*Work item:* Your task is to copy each line of the material below that includes "Δυτική".

Record excerpts: Begin

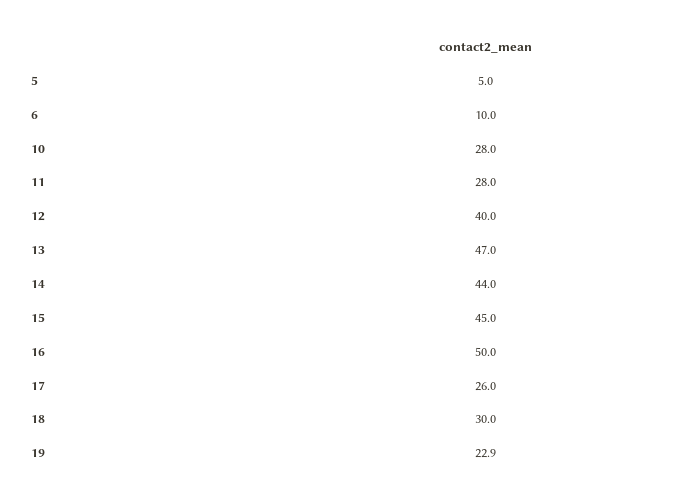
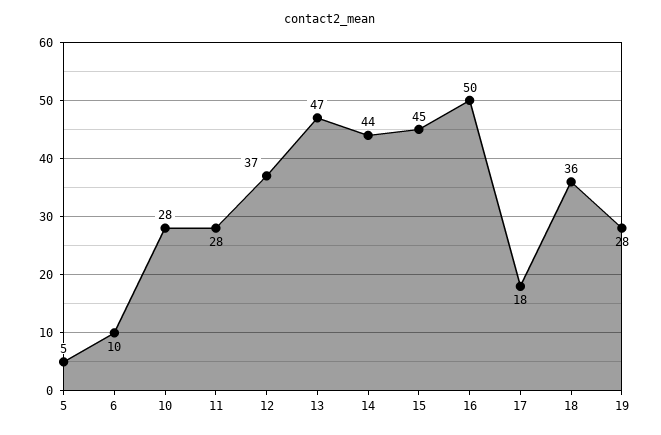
  {
    "5": 5,
    "6": 10,
    "10": 28,
    "11": 28,
-   "12": 40,
+   "12": 37,
    "13": 47,
    "14": 44,
    "15": 45,
    "16": 50,
-   "17": 26,
+   "17": 18,
-   "18": 30,
+   "18": 36,
-   "19": 22.9
+   "19": 28
  }

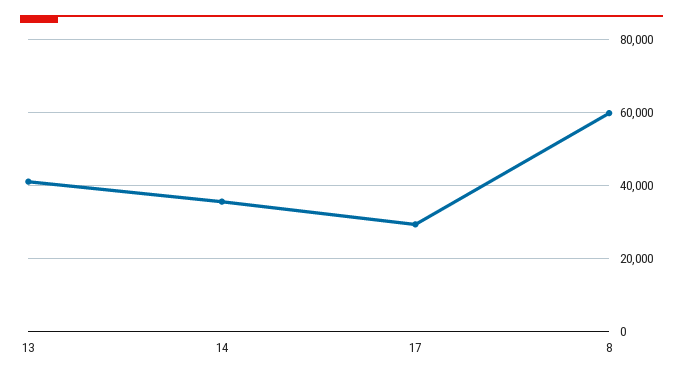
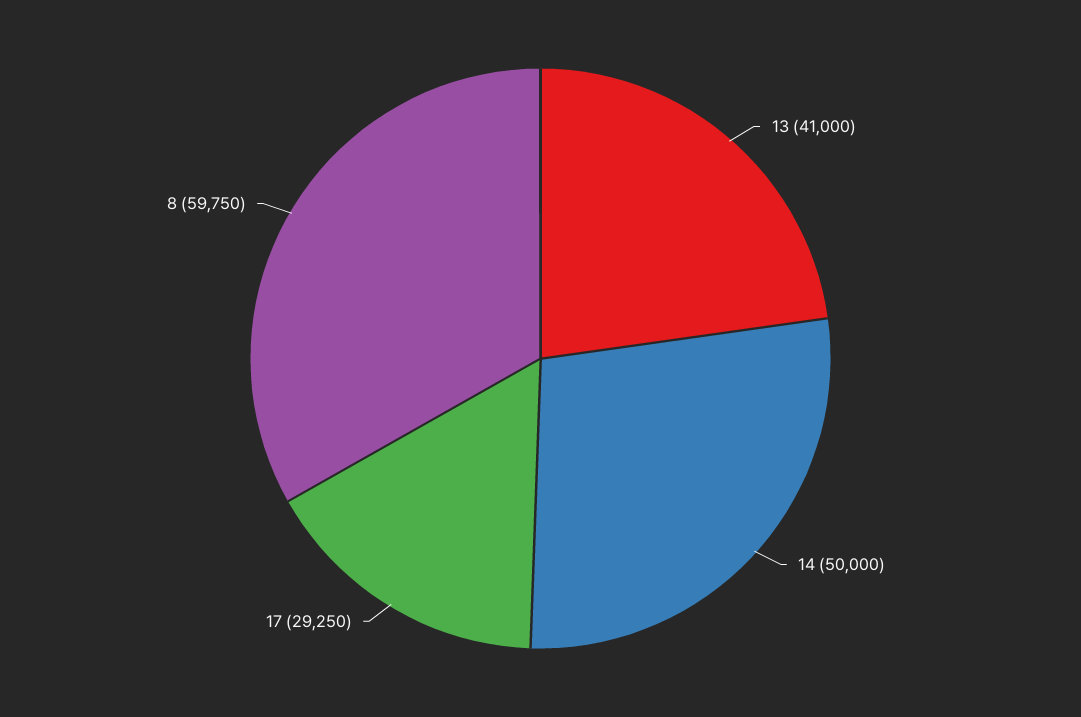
  {
    "13": 41000,
-   "14": 36000,
+   "14": 50000,
    "17": 29250,
    "8": 59750
  }

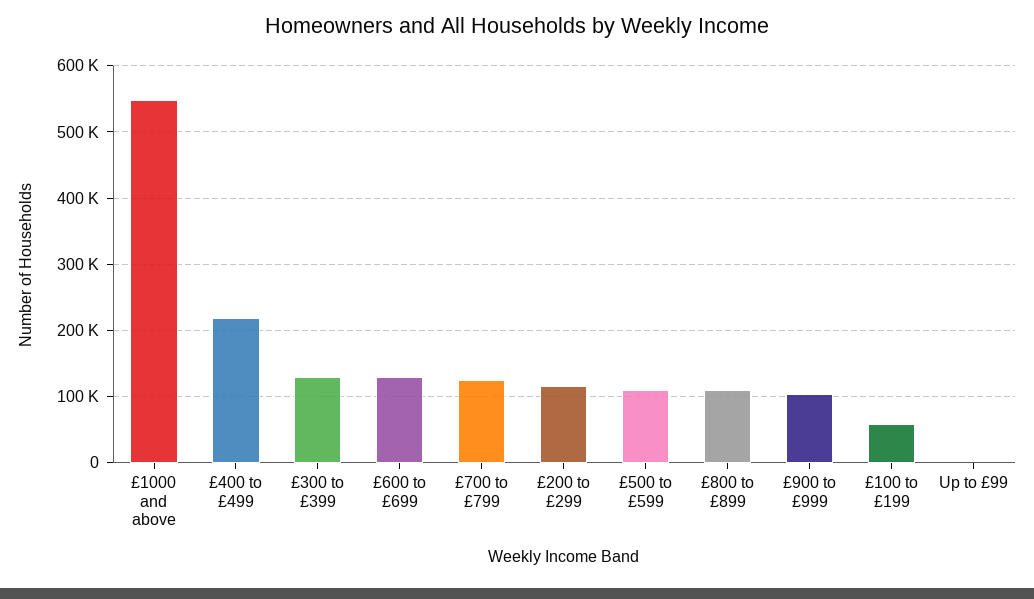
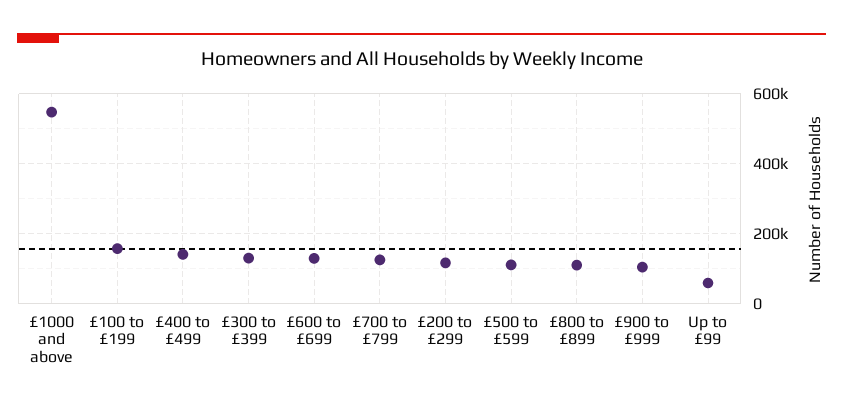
  {
    "£1000 and above": 550000,
-   "£400 to £499": 220000,
+   "£400 to £499": 140000,
    "£300 to £399": 130000,
    "£600 to £699": 130000,
    "£700 to £799": 120000,
    "£200 to £299": 120000,
    "£500 to £599": 110000,
    "£800 to £899": 110000,
    "£900 to £999": 100000,
-   "£100 to £199": 60000,
+   "£100 to £199": 160000,
-   "Up to £99": 0
+   "Up to £99": 60000
  }

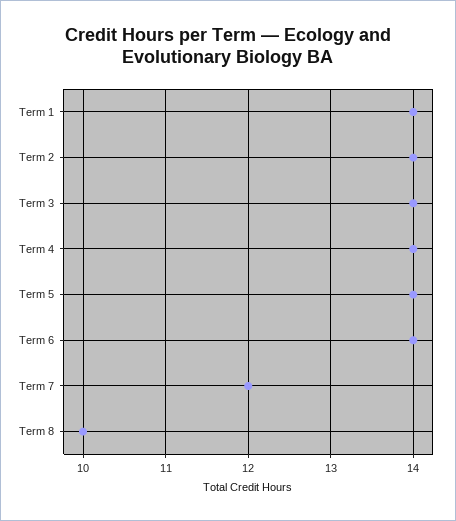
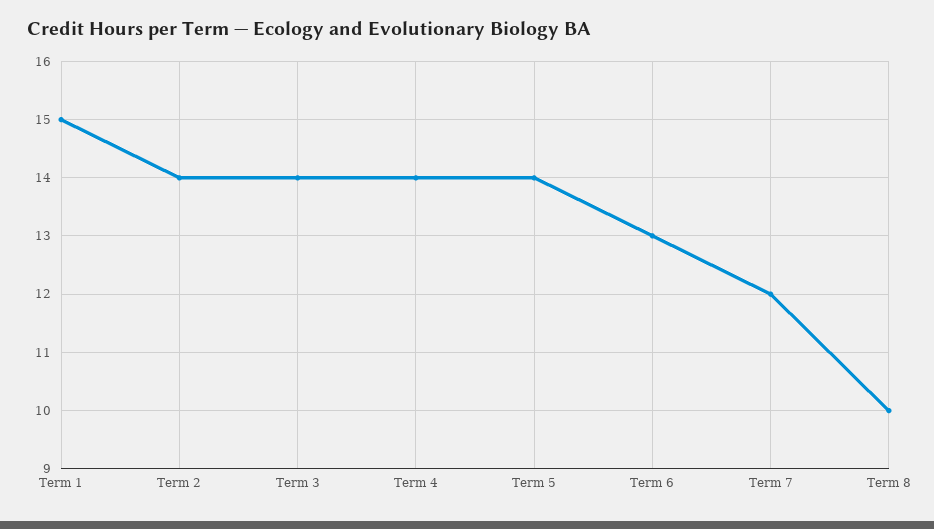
  {
-   "Term 1": 14,
+   "Term 1": 15,
    "Term 2": 14,
    "Term 3": 14,
    "Term 4": 14,
    "Term 5": 14,
-   "Term 6": 14,
+   "Term 6": 13,
    "Term 7": 12,
    "Term 8": 10
  }

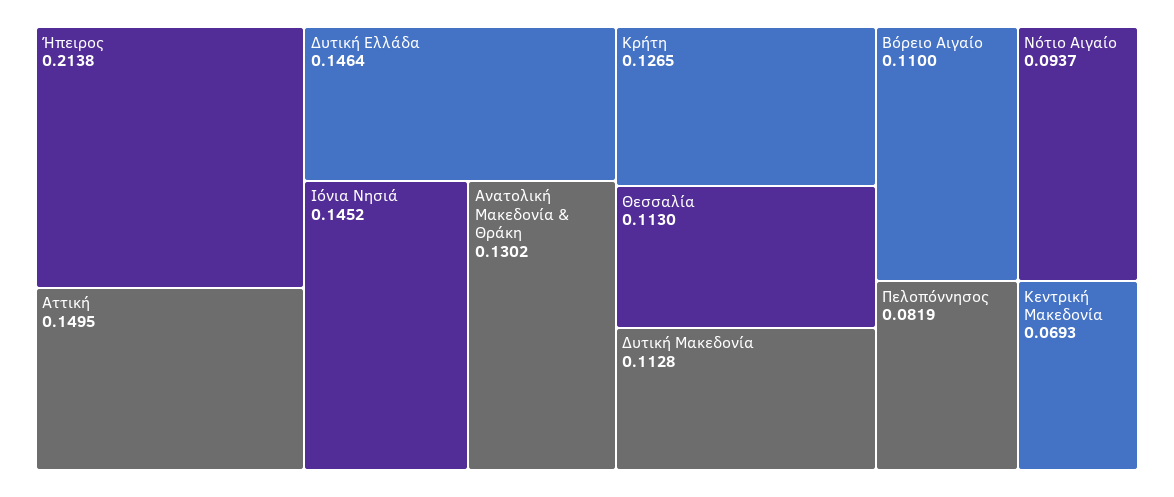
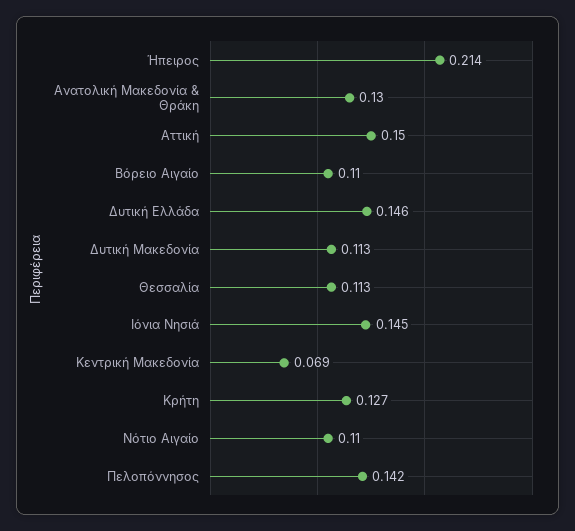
  {
    "Ήπειρος": 0.2138,
    "Αττική": 0.1495,
    "Δυτική Ελλάδα": 0.1464,
    "Ιόνια Νησιά": 0.1452,
    "Ανατολική Μακεδονία & Θράκη": 0.1302,
    "Κρήτη": 0.1265,
    "Θεσσαλία": 0.113,
    "Δυτική Μακεδονία": 0.1128,
    "Βόρειο Αιγαίο": 0.11,
-   "Νότιο Αιγαίο": 0.0937,
+   "Νότιο Αιγαίο": 0.11,
-   "Πελοπόννησος": 0.0819,
+   "Πελοπόννησος": 0.142,
    "Κεντρική Μακεδονία": 0.0693
  }

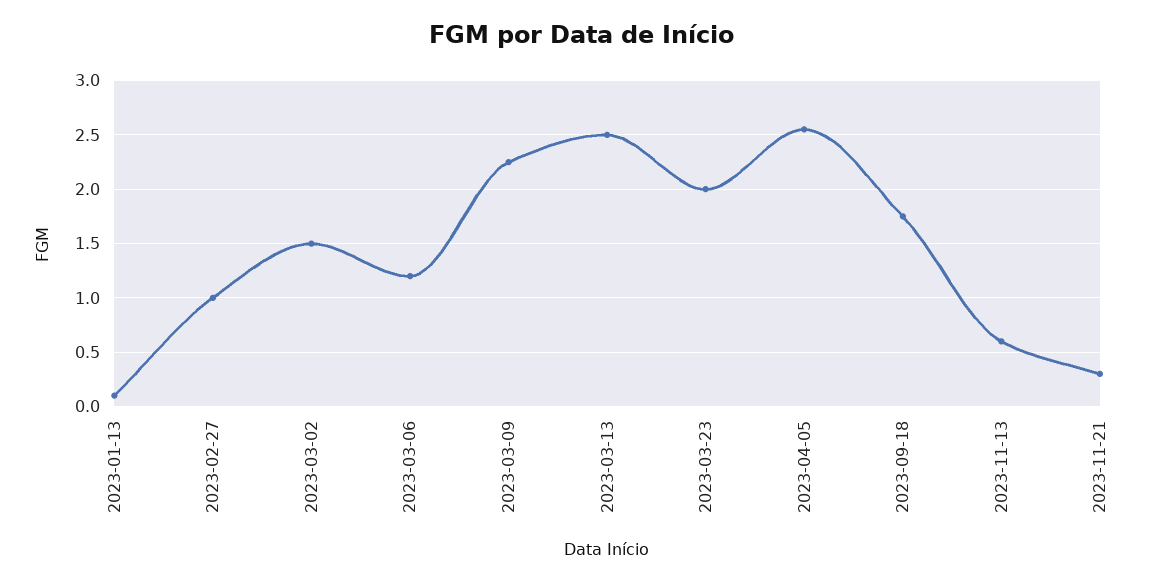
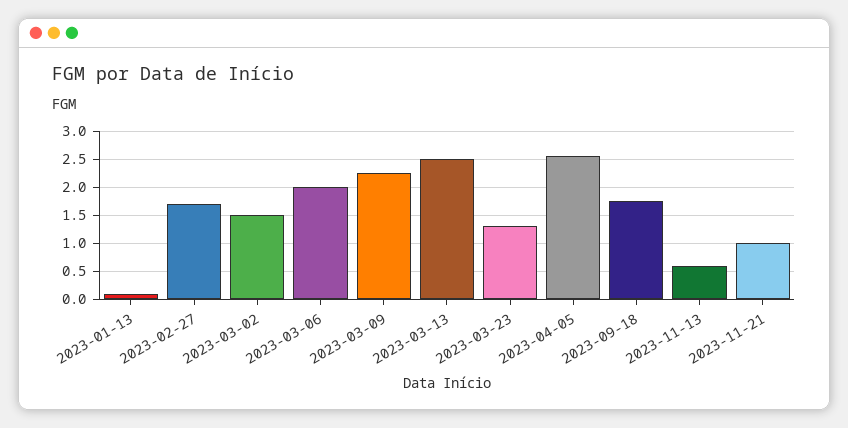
  {
    "2023-01-13": 0.1,
-   "2023-02-27": 1,
+   "2023-02-27": 1.75,
    "2023-03-02": 1.5,
-   "2023-03-06": 1.2,
+   "2023-03-06": 2,
    "2023-03-09": 2.3,
    "2023-03-13": 2.5,
-   "2023-03-23": 2,
+   "2023-03-23": 1.25,
    "2023-04-05": 2.6,
    "2023-09-18": 1.8,
    "2023-11-13": 0.6,
-   "2023-11-21": 0.3
+   "2023-11-21": 1
  }

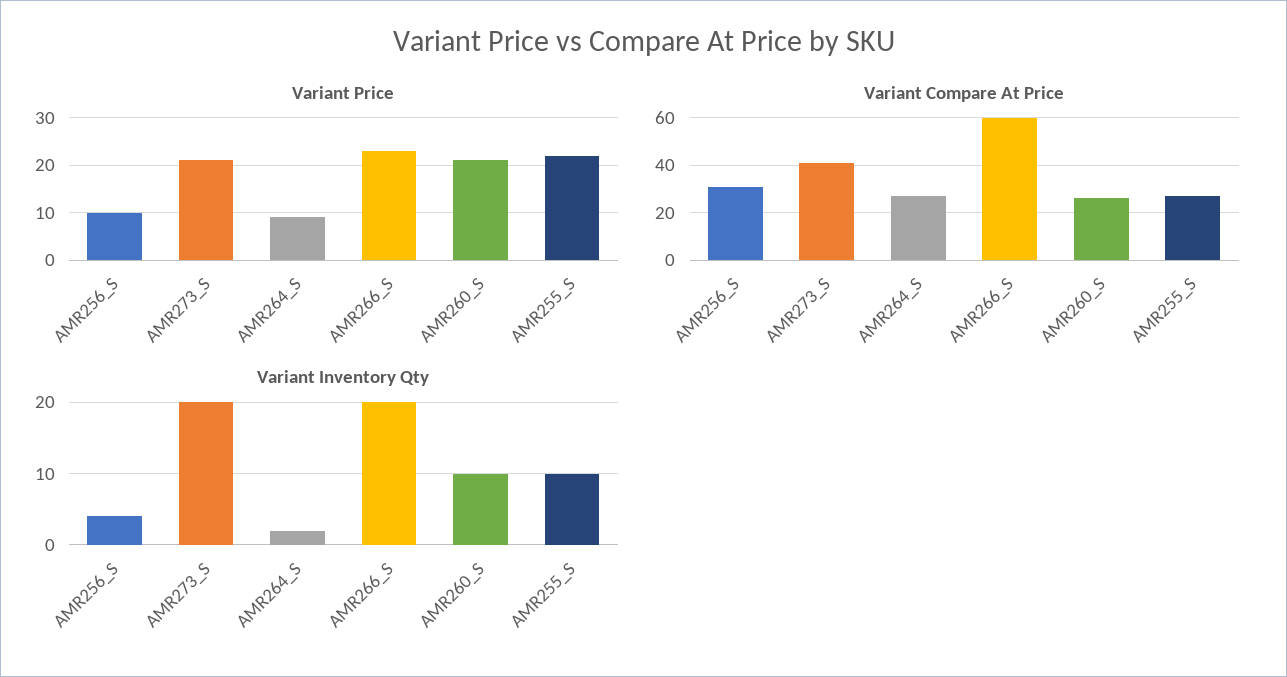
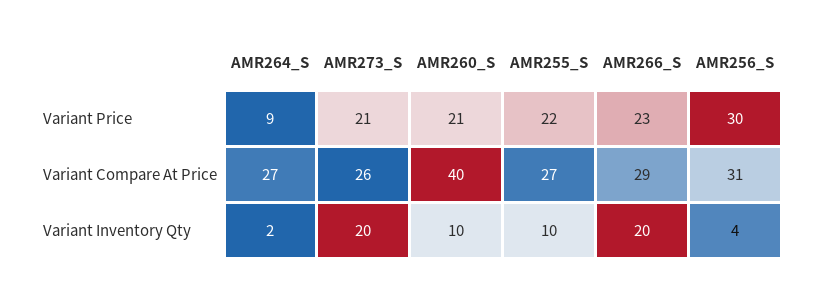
  {
    "Variant Price": {
-     "AMR256_S": 10,
+     "AMR256_S": 30,
      "AMR273_S": 21,
      "AMR264_S": 9,
      "AMR266_S": 23,
      "AMR260_S": 21,
      "AMR255_S": 22
    },
    "Variant Compare At Price": {
      "AMR256_S": 31,
-     "AMR273_S": 40,
+     "AMR273_S": 26,
      "AMR264_S": 27,
-     "AMR266_S": 60,
+     "AMR266_S": 29,
-     "AMR260_S": 25,
+     "AMR260_S": 40,
      "AMR255_S": 27
    },
    "Variant Inventory Qty": {
      "AMR256_S": 4,
      "AMR273_S": 20,
      "AMR264_S": 2,
      "AMR266_S": 20,
      "AMR260_S": 10,
      "AMR255_S": 10
    }
  }

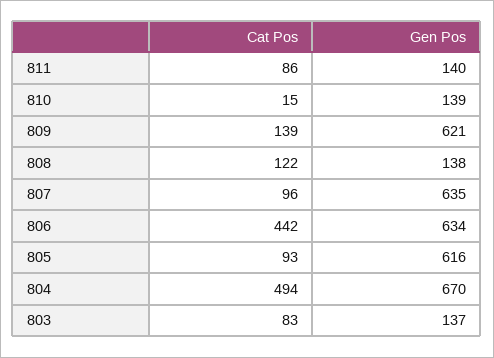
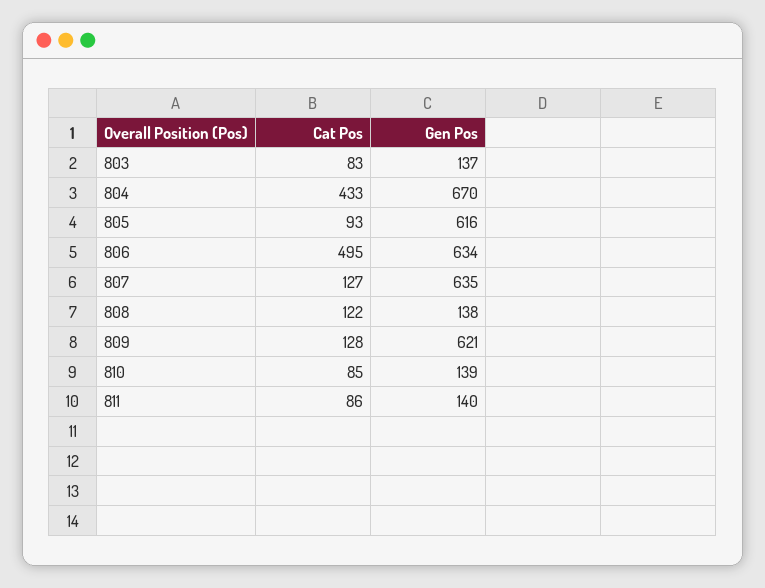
  {
    "Cat Pos": {
      "811": 86,
-     "810": 15,
+     "810": 85,
-     "809": 139,
+     "809": 128,
      "808": 122,
-     "807": 96,
+     "807": 127,
-     "806": 442,
+     "806": 495,
      "805": 93,
-     "804": 494,
+     "804": 433,
      "803": 83
    },
    "Gen Pos": {
      "811": 140,
      "810": 139,
      "809": 621,
      "808": 138,
      "807": 635,
      "806": 634,
      "805": 616,
      "804": 670,
      "803": 137
    }
  }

Record excerpts: End

*Solution:*
    "Δυτική Ελλάδα": 0.1464,
    "Δυτική Μακεδονία": 0.1128,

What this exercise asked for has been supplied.